What is the auctioneer saying?

The art of perfecting the auctioneer’s chant (also referred to as the auctioneer’s cry) takes years of practice, but understanding what auctioneers are saying is simple. The auctioneer’s bid call can be broken into two parts:

– The “Statement” – the current bid.  For example, “I have five dollars”
– The “Question” – the asking price. For example, “Would you bid 10 dollars??

Example: I have 5 dollars, would you bid 10, would you bid 10? Now 10, I have 10 dollars, would you bid 15…

The cadence and repetition of words and use of “filler words” (that is, the “chant”) vary from one auctioneer to another, but the format is usually the same. Typically, the number the auctioneer keeps repeating is the dollar amount they are wanting.


Are auctions only for distressed, discounted, or low-valued properties or items?

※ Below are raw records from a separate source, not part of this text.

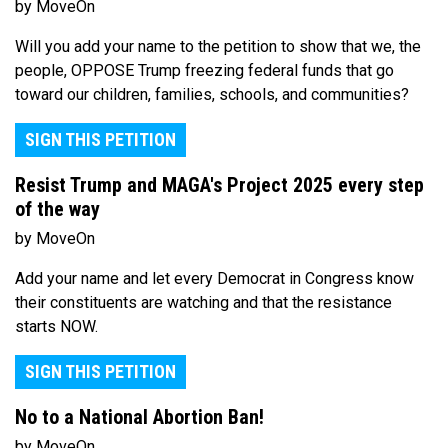
by MoveOn
Will you add your name to the petition to show that we, the
people, OPPOSE Trump freezing federal funds that go
toward our children, families, schools, and communities?
SIGN THIS PETITION
Resist Trump and MAGA's Project 2025 every step
of the way
by MoveOn
Add your name and let every Democrat in Congress know
their constituents are watching and that the resistance
starts NOW.
SIGN THIS PETITION
No to a National Abortion Ban!
by MoveOn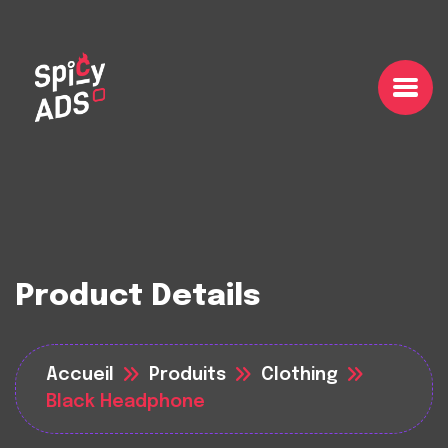
Product Details
Accueil
Produits
Clothing
Black Headphone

This is a major misconception about auctions. The fact is auctions are the primary sales method when selling valuable assets such as vintage vehicles, multi-million-dollar homes and priceless pieces of art. The competitive bidding of an auction and the bidding of prospective bidders sets the price and market value of an asset.  You should consider auctions as your first option, not the last resort.

The item will not sell for more than the highest bid and will not sell for less than the high bid. You, the consumer, and other bidders determine the market value of an item when you buy at auction.


Can I attend an auction as a spectator without having to bid or buy something?

Absolutely, we encourage people to explore auctions by attending one as a spectator. There is no better way to learn about auctions than to watch one firsthand.  But be aware, you just might get “hooked on auctions”!


What does “as-is”, “where-is” mean?

One of the most common statements made at auction, “as is, where is,” simply means the property is being sold without warranty and that there are no contingencies based on the status of the asset being sold. It is important that you inspect all auction properties before you bid, both real estate and personal property.

Photos may not show all the details or potential faults with the asset and it is your job as a well-informed bidder to thoroughly inspect and know what you are bidding on BEFORE the start of the auction. Once you bid and buy an asset at auction, you are the new owner.


What is the difference between “absolute auction” and “reserve auction”?

There are two different type of auctions: those with reserve and those without reserve (sometimes referred to as absolute). NAA Auction Professionals should consult with their seller(s) to determine the best method suited to the seller.

– Absolute Auction: An “absolute auction” is an auction where the property is sold to the highest bidder. There is not a minimum or reserve price that must be met to complete the auction sale.

– Reserve Auction: A “reserve” auction means that a price has been set between the seller and the auctioneer that must be met to complete the sale. Reserves are often used to provide the seller with security that they receive at certain amount of money to meet their sale goal.


Who is the auction person “yelling” in the audience or on the floor at an auction?

The person you see and hear working amongst the crowd of bidders is known as a ringman. This individual is part of the auction team and is an extension of the auctioneer. The job of the ringman is to convey bids back to the auctioneer from the crowd.

When bids are received in the crowd, the ringman will signal the auctioneer (typically by saying “yes” in a loud voice) that they have received a bid and to increase the bid amount. These individuals are also there to help answer questions you may have while the auction is being conducted.


Do I need to have cash for pay for items or what are the payment terms at an auction?

It is important that prospective bidders read all documents regarding the sale prior to auction day. Cash payment is commonly not required at auctions. Auction companies may accept multiple forms of payment: cash, check or credit card. When attending real estate auctions, auction companies may at times require a specific down payment on-site in the form of a cashiers check to qualify as a bidder.  Again, be sure to read the terms and conditions, especially the payment terms for each auction you attend as payment terms may differ among auction companies.